Other than a few remaining wisps of fog, the morning was your standard California morning: perfect. The warm Pacific nuzzled at the Gunn Landing breakwater, while overhead snowy gulls swooped through a soft westerly breeze like noisy angels. Even better, it was a Monday, and my day off. Knowing me, though, after I finished my walk around the Gunn Landing Slough, I would probably drive down to the zoo to say hello to my charges. With my new hours, I had too much to do, and too little time to do it in.
My overcrowded schedule meant poor old DJ Bonz had come up on the short end today. After giving my three-legged terrier a short walk through Gunn Landing Park, I’d returned him to my boat, the Merilee, and ordered him to keep Miss Priss company. Bonz never behaved well at the Slough and snarl-barked at any otter as if it were a marauding Viking intent upon carrying off every liveaboarder in the harbor. I sighed an “I’m sorry” sigh, not that the little terrier could hear me from here. This end of the Slough—a fifteen-hundred-acre marsh near Gunn Landing Harbor—was a good mile from my boat as the crow flies, not that I’m a crow.

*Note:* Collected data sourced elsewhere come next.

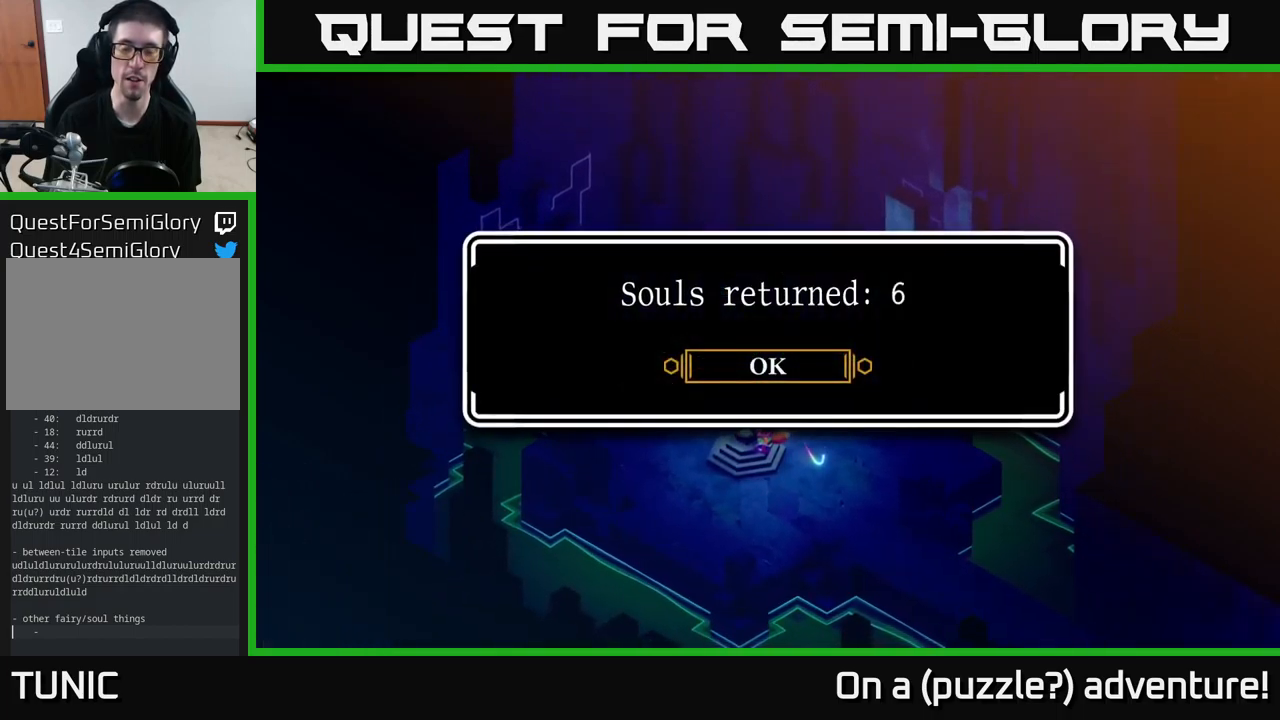
{"buttons": [], "left_stick": "right", "right_stick": "center", "events": [[83, "A", "up"], [133, "left_stick", "right"]]}
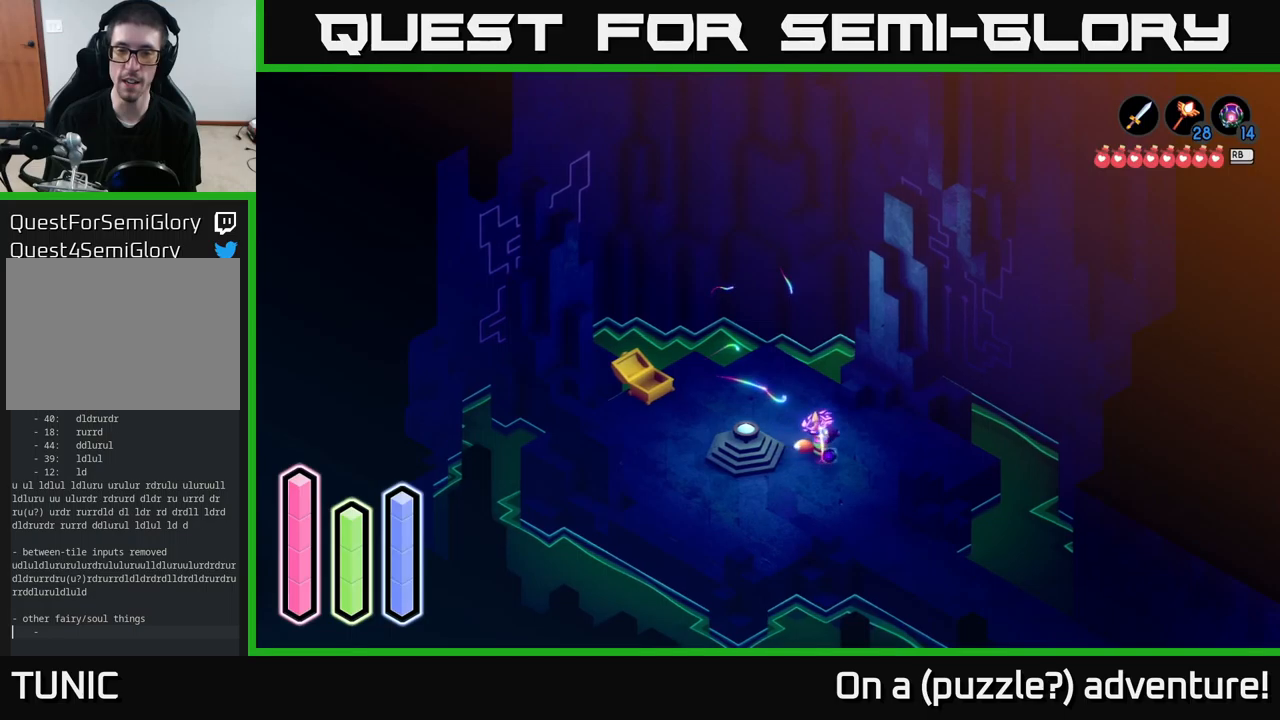
{"buttons": ["L2"], "left_stick": "up-right", "right_stick": "center", "events": [[34, "left_stick", "up-right"], [117, "L2", "down"]]}
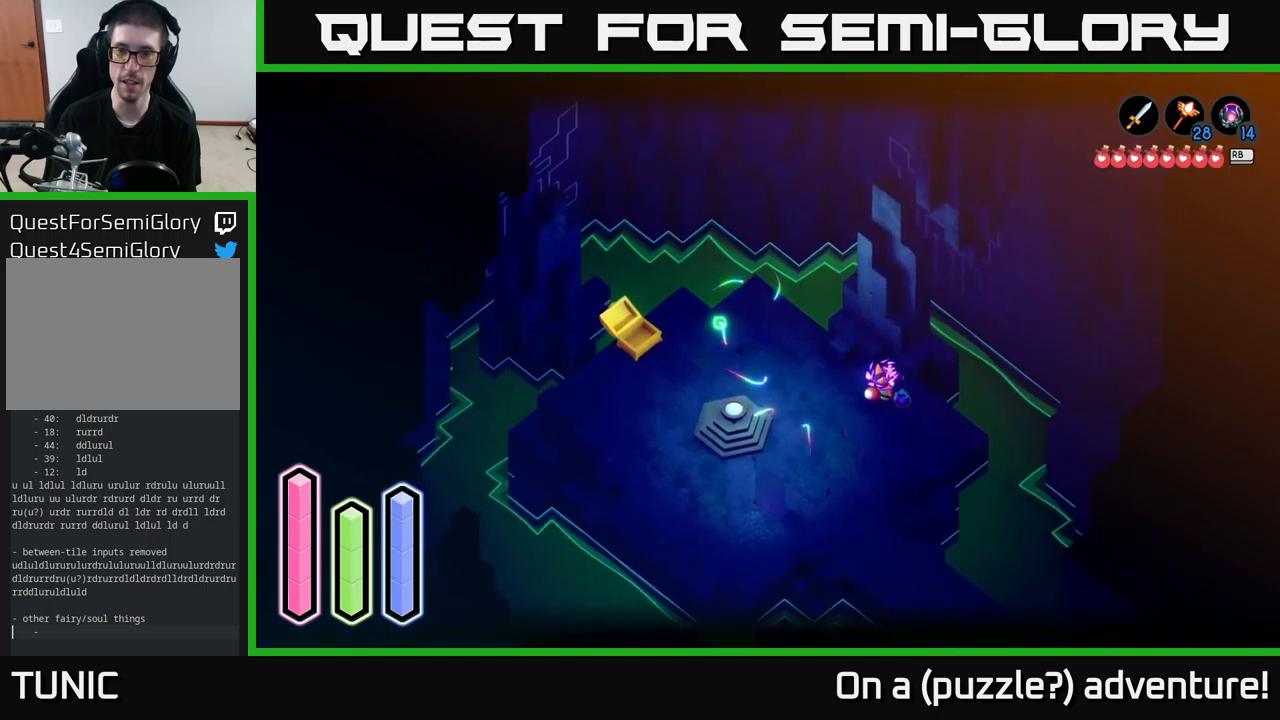
{"buttons": [], "left_stick": "down-left", "right_stick": "center", "events": [[67, "L2", "up"], [267, "left_stick", "up-left"], [350, "left_stick", "down-left"]]}
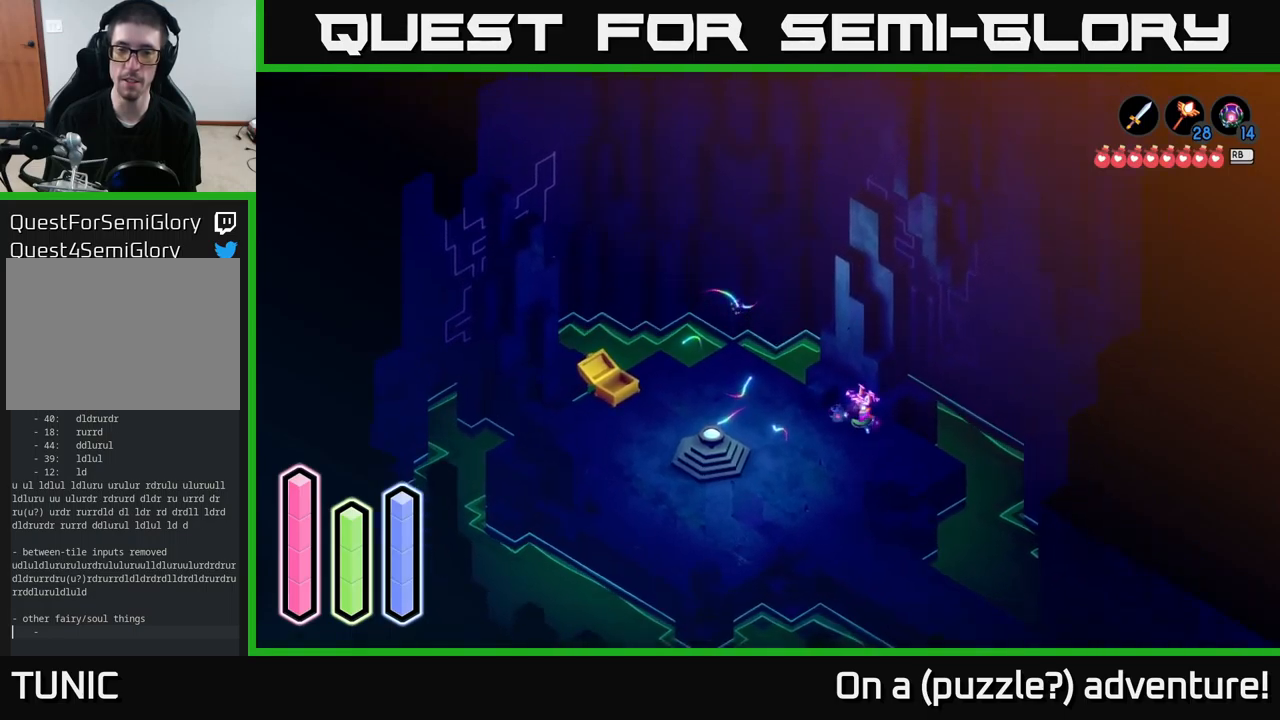
{"buttons": [], "left_stick": "down-left", "right_stick": "center", "events": []}
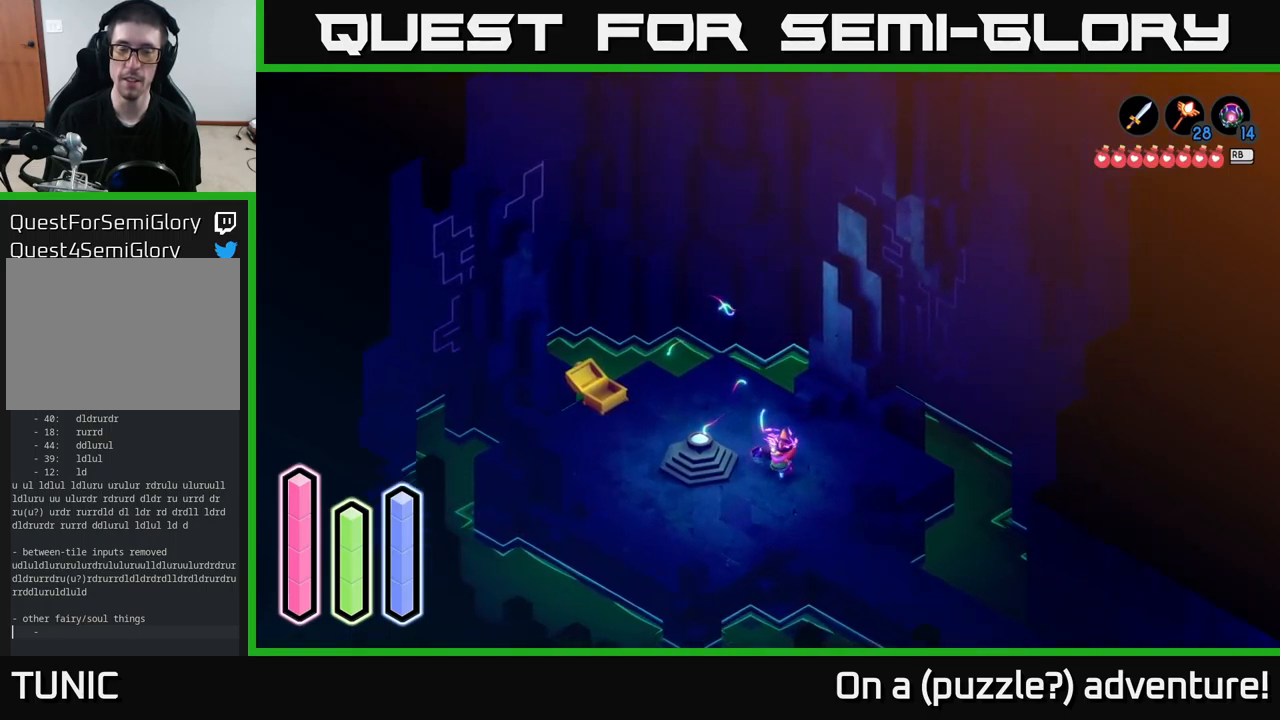
{"buttons": [], "left_stick": "down", "right_stick": "center", "events": [[100, "left_stick", "center"], [367, "left_stick", "down"]]}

My slog around the Slough’s many inlets added another mile to my hike, but today I was supposed to turn in my portion of the local otter count to the Otter Conservancy, the marine life rescue organization.
With my count up to fifteen, I rounded the southern edge of the Slough, another reedy area where sea otters sometimes gathered. They didn’t disappoint me today. I stopped to watch several females floating on their backs while their pups snoozed on their mama’s bellies. Nineteen. Two pupless otters paddled by mere feet away, not bothering to give me a second look. Twenty-one. With their dog-like black eyes and noses, and golden brown coats, they appeared healthy. So far, I’d seen no sign of toxoplasma gondii, the disease that had felled too many of their kind in the past few years.
Approximately fifty yards further, I discovered that my earlier optimism had been in error. Two otter carcasses lay half-hidden among the reeds. Growing closer, I found no blood, no signs of attack. Possibly toxo. Not having anything to bag and tag the animals with right now, I took several photos and e-mailed them to Darleene Bauer, president of the Otter Conservancy. We would pick them up later and take them into Monterey for autopsy.
Troubled, I headed toward the northern edge of the Slough, where my sector of the grid ended. There I spotted a single otter, perhaps a male. That brought my count to twenty-two live, two dead. This otter had a rock the size of a softball tucked under his arm. Unlike other mammals—primates excepted—otters use tools. Their usual prey was the shellfish that proliferate near the shore; oysters, abalone, and whatnot. Somewhere during their evolution, the animals had learned to use rocks or other hard objects to crack open shells to get at the soft meat inside. Cunningly, they held onto their favorite tools, and it wasn’t unusual to see them swimming by clutching metal ship fittings, belt buckles, or pliers. Once I had even seen a large male attempting to open an oyster by using an old glass Coke bottle.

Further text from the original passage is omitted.